§ TASK STATEMENT
Go line by line through the data and copy those with the word "sseBuilder".

§ SOURCE MATERIAL
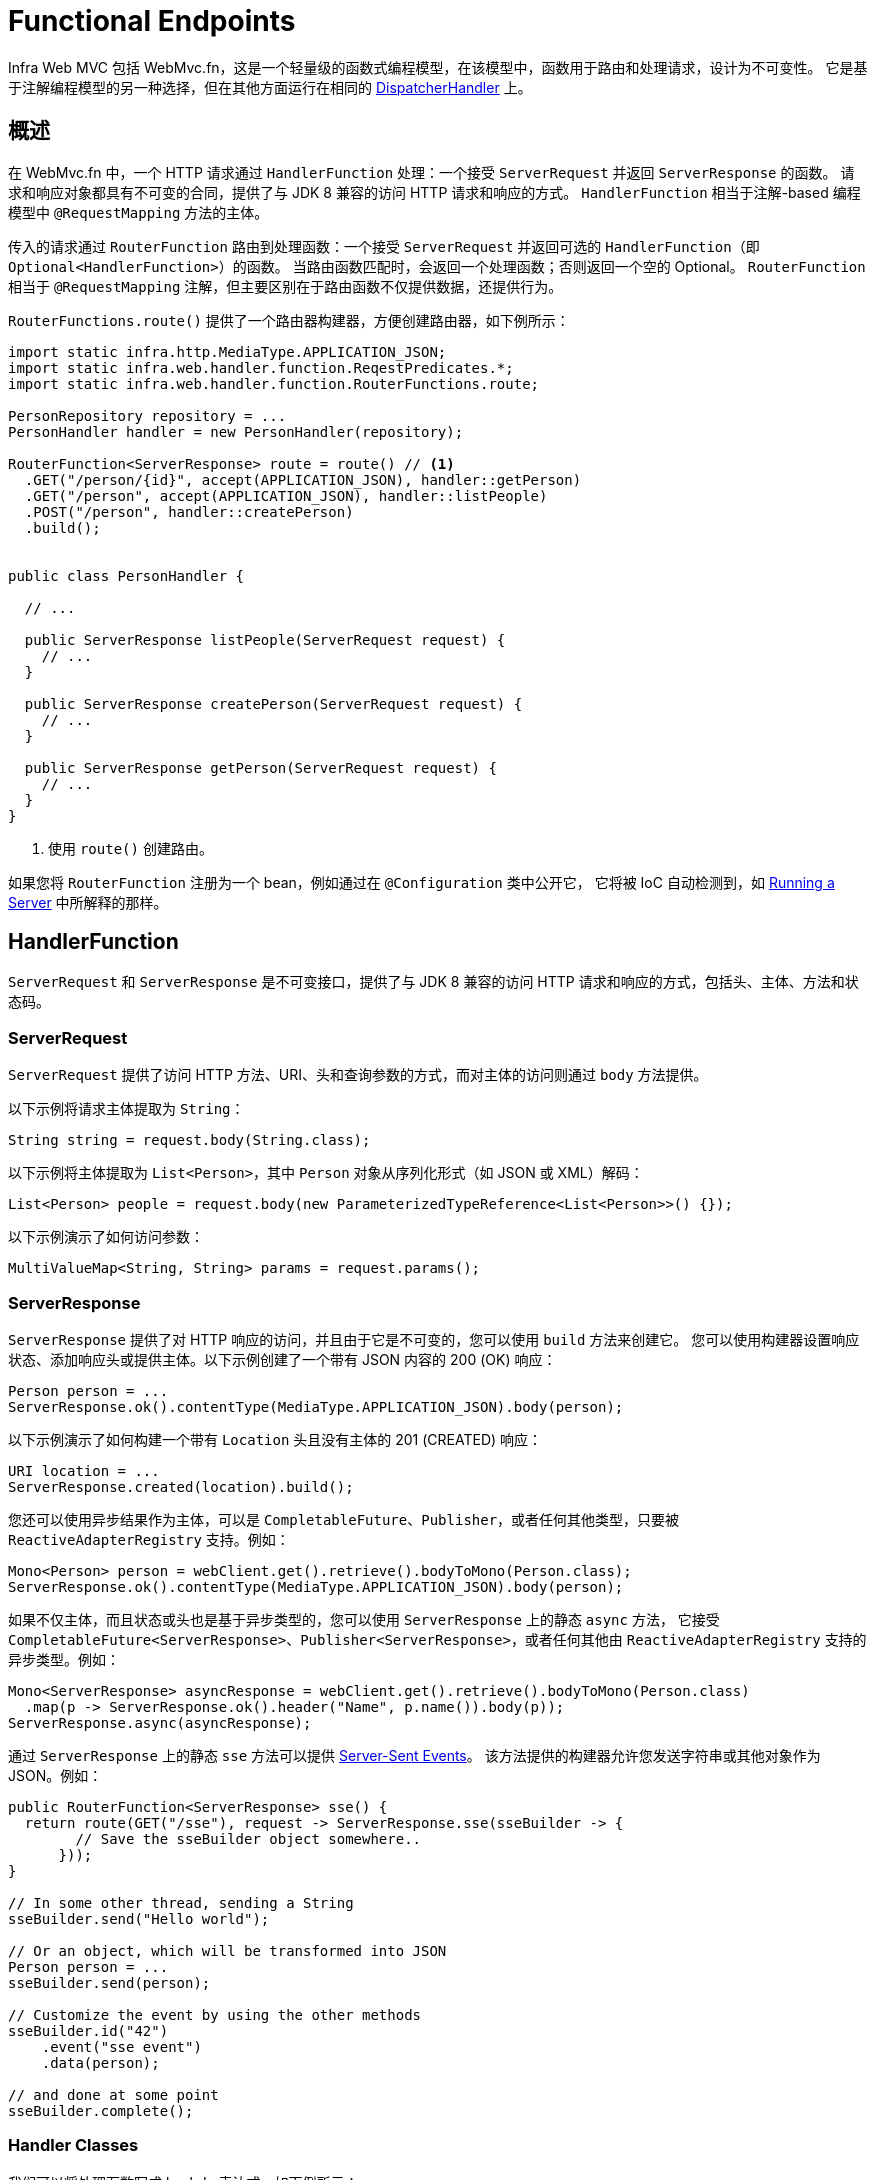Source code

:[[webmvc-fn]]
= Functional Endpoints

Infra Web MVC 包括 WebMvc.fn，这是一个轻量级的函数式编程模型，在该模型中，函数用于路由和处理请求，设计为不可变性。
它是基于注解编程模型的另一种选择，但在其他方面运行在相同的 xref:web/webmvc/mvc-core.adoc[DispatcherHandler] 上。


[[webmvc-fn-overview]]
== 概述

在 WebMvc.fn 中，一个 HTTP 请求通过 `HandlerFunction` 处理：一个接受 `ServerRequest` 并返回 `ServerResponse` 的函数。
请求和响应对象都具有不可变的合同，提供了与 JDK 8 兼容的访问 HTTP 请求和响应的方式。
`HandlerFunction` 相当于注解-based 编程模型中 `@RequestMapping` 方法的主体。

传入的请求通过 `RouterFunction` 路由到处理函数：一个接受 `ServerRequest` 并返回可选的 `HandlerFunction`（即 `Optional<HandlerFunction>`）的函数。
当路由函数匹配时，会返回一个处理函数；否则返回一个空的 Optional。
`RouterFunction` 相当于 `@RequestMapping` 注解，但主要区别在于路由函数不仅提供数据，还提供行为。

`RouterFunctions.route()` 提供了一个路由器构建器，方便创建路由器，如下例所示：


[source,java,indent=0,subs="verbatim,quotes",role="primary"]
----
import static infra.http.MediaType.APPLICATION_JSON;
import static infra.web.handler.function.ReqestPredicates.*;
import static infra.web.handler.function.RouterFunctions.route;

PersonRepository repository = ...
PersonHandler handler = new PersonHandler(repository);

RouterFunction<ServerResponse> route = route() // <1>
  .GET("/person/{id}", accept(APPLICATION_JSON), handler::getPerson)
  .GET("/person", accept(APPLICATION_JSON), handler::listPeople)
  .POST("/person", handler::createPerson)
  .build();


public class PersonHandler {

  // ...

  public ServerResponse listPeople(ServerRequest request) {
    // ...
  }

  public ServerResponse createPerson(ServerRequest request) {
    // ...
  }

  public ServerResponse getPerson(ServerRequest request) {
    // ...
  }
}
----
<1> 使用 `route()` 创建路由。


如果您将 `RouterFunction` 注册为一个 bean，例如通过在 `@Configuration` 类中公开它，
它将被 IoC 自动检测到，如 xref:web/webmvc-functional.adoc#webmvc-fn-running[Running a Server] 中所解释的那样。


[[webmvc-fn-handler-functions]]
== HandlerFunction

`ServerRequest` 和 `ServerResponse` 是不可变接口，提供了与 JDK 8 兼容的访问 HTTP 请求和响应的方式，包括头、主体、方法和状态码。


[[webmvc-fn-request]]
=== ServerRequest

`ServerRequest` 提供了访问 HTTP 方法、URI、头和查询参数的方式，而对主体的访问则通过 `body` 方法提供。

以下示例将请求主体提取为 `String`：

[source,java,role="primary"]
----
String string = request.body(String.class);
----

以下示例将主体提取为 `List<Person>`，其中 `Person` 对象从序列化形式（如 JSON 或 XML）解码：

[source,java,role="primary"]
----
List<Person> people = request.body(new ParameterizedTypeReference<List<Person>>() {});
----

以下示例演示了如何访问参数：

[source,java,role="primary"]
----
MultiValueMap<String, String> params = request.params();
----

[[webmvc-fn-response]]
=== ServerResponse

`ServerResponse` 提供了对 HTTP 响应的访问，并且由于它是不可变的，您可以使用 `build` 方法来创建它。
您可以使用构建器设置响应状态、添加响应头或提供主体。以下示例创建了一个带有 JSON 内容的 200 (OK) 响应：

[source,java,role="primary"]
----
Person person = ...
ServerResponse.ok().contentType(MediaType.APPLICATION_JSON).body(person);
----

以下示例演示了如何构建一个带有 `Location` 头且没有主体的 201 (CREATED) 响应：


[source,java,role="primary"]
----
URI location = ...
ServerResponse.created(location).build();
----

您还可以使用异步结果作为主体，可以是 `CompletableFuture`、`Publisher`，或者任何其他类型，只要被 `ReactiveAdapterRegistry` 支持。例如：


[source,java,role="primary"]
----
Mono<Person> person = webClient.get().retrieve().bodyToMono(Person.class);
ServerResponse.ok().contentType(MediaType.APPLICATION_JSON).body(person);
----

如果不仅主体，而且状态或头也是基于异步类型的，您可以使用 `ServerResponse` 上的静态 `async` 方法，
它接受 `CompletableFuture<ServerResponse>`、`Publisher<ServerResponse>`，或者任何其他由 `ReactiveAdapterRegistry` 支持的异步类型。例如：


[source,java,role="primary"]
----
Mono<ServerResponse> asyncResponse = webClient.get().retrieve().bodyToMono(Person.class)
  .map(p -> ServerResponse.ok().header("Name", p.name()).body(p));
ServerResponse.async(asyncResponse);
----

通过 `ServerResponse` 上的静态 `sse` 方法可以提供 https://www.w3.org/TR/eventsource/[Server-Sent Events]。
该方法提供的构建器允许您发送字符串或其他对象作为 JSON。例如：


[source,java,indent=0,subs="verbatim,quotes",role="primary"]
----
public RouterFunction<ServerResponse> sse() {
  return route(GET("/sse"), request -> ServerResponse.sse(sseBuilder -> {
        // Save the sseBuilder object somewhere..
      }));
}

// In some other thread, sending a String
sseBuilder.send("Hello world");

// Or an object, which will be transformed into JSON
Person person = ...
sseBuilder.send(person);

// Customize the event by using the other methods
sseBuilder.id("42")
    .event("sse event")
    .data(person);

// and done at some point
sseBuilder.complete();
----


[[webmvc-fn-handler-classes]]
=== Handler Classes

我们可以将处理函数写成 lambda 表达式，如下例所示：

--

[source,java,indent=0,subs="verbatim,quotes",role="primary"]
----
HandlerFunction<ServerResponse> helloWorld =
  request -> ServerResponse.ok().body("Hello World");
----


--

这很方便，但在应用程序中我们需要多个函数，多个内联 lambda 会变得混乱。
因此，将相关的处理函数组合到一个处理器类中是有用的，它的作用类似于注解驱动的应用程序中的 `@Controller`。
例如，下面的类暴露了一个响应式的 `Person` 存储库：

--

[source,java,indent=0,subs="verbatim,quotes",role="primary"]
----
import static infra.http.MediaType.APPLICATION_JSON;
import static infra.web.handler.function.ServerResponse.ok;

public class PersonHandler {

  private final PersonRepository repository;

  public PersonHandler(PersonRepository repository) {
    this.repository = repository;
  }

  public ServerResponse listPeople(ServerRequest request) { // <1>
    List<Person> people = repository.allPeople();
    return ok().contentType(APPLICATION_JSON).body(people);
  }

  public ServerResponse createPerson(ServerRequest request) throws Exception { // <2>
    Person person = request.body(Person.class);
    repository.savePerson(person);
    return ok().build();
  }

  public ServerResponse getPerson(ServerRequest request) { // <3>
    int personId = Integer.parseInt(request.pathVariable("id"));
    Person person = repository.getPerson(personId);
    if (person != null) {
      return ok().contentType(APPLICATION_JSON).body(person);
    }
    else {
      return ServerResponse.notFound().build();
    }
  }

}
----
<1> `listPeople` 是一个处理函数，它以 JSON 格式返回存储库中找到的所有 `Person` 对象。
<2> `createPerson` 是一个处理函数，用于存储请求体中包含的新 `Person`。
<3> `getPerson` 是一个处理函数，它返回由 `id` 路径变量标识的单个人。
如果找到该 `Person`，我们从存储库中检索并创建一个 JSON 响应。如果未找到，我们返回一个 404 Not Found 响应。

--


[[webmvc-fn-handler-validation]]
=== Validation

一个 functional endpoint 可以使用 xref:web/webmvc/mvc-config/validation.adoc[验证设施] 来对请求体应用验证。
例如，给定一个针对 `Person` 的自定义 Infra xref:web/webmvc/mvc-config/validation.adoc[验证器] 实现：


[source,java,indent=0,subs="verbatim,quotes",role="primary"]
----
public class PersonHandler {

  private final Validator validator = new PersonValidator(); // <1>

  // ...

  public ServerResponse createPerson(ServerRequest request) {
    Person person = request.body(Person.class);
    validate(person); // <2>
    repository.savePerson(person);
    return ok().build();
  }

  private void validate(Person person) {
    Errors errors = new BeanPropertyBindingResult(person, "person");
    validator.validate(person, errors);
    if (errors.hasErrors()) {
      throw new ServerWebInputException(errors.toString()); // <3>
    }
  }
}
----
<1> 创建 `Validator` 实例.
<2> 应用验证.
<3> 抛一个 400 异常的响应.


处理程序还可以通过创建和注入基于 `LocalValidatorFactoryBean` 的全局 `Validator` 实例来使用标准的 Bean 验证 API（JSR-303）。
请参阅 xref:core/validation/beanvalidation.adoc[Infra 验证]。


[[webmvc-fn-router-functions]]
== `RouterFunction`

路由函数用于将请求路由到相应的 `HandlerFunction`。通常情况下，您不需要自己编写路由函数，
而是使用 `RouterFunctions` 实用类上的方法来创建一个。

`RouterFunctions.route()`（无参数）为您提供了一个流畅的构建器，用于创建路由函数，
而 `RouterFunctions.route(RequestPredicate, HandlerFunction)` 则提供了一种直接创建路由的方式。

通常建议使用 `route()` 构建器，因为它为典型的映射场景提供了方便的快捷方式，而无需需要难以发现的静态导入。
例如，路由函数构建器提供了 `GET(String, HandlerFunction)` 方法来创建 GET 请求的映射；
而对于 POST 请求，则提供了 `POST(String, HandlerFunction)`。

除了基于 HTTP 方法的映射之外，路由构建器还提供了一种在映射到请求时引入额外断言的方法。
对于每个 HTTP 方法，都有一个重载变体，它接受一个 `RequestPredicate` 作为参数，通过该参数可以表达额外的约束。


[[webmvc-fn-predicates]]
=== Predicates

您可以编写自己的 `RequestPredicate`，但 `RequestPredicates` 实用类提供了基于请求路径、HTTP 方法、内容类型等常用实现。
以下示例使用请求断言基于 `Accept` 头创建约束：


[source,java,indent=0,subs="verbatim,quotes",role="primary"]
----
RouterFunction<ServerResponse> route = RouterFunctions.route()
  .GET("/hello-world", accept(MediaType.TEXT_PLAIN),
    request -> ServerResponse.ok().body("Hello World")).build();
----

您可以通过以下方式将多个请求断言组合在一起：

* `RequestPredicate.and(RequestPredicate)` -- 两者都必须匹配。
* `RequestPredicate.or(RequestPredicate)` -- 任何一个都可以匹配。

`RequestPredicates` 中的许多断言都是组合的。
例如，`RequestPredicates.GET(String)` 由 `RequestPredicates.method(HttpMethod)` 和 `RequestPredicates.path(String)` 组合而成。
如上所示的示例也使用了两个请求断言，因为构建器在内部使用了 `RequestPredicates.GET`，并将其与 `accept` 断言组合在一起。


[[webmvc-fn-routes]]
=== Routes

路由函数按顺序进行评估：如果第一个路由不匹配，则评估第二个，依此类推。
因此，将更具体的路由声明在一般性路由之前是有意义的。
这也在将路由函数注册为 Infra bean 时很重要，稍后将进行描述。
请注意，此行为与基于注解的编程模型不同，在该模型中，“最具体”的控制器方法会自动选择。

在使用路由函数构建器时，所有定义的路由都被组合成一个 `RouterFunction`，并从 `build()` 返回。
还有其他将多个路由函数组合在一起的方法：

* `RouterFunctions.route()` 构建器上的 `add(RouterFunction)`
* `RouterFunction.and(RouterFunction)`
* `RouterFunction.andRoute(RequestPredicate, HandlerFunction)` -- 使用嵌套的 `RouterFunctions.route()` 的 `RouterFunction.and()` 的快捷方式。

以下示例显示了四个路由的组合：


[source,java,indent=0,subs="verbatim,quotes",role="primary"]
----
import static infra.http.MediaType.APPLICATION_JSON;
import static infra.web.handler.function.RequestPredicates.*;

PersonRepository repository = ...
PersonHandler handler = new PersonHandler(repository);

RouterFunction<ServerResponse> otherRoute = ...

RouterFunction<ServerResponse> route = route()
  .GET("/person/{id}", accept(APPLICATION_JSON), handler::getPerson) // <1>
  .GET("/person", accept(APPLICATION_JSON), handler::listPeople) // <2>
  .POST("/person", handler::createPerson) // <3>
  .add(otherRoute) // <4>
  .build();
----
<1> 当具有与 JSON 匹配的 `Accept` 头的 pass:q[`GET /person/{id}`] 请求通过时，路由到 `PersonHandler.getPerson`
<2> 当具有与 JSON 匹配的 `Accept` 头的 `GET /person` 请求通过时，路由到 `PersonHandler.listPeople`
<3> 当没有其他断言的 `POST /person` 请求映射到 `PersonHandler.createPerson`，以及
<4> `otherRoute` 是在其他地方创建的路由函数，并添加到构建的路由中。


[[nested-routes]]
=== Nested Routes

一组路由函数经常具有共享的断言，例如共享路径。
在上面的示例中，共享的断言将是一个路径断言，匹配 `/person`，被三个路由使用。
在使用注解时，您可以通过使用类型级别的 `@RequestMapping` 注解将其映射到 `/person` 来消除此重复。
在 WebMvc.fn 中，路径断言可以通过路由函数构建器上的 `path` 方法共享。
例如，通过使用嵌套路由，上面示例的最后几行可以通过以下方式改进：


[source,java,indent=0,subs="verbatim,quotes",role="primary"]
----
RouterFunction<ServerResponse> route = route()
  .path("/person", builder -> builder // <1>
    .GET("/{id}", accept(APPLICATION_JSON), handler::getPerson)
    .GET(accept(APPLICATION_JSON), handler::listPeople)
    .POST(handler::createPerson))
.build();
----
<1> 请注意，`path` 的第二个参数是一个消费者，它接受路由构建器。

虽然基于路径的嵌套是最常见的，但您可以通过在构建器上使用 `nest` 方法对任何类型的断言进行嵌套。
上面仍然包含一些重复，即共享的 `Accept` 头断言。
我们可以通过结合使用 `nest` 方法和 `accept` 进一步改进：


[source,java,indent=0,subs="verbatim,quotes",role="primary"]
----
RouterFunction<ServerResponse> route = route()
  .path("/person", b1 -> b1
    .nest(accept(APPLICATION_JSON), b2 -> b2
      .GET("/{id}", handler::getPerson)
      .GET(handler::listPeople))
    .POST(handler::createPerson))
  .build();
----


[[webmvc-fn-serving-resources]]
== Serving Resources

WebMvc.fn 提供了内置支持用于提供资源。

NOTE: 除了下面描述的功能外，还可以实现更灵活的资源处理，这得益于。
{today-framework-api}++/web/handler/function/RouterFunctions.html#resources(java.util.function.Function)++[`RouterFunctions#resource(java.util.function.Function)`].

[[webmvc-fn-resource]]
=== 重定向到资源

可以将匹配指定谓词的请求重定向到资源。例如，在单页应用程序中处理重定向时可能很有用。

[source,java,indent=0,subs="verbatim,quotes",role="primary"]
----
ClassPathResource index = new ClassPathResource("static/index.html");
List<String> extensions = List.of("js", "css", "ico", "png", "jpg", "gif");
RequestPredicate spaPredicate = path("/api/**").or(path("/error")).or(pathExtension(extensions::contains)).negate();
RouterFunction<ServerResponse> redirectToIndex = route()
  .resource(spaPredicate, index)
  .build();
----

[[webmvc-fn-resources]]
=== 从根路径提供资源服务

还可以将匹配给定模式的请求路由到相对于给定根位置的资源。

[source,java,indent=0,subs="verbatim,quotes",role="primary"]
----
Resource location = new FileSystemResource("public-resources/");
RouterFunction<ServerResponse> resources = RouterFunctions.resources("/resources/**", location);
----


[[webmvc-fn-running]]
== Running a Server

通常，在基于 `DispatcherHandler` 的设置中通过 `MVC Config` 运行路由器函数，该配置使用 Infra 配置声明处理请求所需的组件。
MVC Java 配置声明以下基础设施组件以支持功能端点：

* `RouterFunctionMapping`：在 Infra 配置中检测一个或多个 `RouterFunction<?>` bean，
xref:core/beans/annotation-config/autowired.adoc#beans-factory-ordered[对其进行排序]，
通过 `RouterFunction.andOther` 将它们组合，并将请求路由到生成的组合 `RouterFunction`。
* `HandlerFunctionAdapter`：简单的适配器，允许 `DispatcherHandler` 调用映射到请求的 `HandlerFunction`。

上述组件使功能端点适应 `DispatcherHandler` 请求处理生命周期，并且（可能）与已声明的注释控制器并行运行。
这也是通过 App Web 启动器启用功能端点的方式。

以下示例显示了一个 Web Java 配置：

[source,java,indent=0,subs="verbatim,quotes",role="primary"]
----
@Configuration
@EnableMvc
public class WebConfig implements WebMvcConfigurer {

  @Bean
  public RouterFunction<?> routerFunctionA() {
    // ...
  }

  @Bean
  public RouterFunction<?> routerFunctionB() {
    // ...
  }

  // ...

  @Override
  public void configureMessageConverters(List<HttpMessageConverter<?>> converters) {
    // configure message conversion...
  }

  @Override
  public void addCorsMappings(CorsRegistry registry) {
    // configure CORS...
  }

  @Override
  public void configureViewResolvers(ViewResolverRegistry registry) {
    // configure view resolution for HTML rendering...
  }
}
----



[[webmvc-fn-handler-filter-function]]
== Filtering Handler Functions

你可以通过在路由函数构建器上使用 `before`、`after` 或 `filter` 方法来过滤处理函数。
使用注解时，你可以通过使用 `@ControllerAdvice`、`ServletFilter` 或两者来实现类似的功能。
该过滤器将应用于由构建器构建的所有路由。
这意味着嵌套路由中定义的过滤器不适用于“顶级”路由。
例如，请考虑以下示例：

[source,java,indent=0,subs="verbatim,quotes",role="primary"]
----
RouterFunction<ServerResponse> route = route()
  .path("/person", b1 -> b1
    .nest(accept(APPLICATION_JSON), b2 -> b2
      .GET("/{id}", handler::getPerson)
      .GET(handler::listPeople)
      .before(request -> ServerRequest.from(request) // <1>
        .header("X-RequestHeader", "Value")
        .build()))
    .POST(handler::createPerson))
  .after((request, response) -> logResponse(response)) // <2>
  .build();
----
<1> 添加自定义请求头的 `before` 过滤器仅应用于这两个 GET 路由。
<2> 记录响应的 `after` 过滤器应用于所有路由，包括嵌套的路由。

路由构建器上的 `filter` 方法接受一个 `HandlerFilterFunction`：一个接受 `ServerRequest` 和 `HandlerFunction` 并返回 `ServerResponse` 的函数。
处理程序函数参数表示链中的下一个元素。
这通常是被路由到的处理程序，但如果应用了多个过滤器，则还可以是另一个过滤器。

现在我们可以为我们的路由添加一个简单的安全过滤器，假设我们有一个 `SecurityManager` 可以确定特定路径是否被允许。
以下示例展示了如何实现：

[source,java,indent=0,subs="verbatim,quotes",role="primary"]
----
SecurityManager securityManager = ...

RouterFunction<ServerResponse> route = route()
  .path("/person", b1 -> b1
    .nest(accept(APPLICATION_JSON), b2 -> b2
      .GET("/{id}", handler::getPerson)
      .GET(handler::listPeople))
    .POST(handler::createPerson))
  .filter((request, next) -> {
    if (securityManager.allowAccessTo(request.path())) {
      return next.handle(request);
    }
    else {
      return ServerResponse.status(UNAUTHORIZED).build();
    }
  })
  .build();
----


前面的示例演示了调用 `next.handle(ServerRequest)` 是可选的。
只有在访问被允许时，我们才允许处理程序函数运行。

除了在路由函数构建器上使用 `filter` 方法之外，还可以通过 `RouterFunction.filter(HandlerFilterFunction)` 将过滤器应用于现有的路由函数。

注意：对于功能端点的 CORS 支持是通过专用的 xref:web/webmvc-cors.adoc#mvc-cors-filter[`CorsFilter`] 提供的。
---
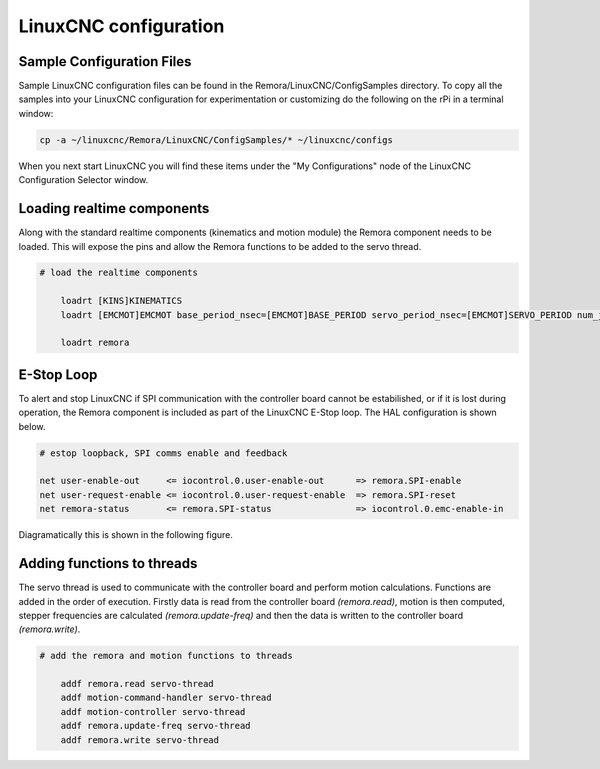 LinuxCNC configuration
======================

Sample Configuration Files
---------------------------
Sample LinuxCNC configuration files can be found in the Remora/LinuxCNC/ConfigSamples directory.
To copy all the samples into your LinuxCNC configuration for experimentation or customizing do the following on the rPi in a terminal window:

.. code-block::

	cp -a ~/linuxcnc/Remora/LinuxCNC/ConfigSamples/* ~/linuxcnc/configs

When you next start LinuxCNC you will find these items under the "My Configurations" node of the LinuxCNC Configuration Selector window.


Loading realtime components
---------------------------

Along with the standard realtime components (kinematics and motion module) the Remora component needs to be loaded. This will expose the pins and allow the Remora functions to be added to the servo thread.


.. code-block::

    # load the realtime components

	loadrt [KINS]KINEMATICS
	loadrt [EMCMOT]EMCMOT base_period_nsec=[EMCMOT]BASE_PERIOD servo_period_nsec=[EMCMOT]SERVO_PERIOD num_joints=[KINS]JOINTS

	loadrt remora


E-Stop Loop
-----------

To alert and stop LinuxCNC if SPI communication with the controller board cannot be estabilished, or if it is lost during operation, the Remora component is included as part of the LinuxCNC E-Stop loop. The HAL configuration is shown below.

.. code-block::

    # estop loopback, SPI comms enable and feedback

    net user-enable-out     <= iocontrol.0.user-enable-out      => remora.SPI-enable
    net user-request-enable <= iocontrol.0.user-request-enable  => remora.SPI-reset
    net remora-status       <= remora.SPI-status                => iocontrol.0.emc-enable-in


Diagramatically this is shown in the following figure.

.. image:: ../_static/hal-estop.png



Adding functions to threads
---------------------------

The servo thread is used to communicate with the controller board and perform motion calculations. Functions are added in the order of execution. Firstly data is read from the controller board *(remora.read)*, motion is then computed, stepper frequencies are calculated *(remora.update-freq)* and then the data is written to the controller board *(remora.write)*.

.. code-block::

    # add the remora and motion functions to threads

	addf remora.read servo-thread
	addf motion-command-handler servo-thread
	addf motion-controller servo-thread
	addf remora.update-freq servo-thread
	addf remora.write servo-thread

§ THE COMPLETED TASK
  return route(GET("/sse"), request -> ServerResponse.sse(sseBuilder -> {
        // Save the sseBuilder object somewhere..
sseBuilder.send("Hello world");
sseBuilder.send(person);
sseBuilder.id("42")
sseBuilder.complete();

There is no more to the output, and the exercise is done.